La réforme liturgique a provoqué, notamment en France, des tensions entre les fidèles adoptant cette réforme et une petite minorité qui a souhaité rester attachée à l’ancien rite, presque inchangé depuis le concile de Trente au XVIe siècle. Conjuguées à un refus d’autres textes conciliaires, ces tensions ont conduit à une rupture quand Mgr Lefebvre, principal chef de file des opposants à la réforme, a ordonné trois évêques sans l’aval de Jean-Paul II (1988).
Dans le but d’apaiser ces tensions et de résorber cette rupture, Benoît XVI, garant de l’unité de l’Église catholique, a souhaité rendre plus facile l’accès à l’ancien rite en le qualifiant de forme extraordinaire, la forme ordinaire étant celle promulguée par Paul VI à l’issue du Concile. Il n’y a donc qu’un seul rite qui peut être célébré suivant deux formes différentes, dont l’une – celle de 1970 – est la forme habituelle.

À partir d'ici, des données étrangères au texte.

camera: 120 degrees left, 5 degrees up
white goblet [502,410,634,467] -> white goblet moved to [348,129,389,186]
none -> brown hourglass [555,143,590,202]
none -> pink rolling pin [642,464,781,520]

Mgr Robert Le Gall, archevêque de Toulouse, président de la Commission française pour la liturgie et la pastorale sacramentelle et membre de la Congrégation pour le culte divin à Rome a ainsi expliqué le sens de ce motu proprio : « L’autorité du Concile n’est aucunement remise en question dans ce texte. Nous sommes surtout invités à aller en profondeur dans le sens de la réforme liturgique et à la pratiquer. (…) L’Église ne revient pas en arrière, elle est attentive à un certain nombre de fidèles qui, pour des raisons diverses, ont été blessés – et parfois pour des raisons vraies – dans leur sensibilité religieuse. » (Catholiques en France, septembre 2007).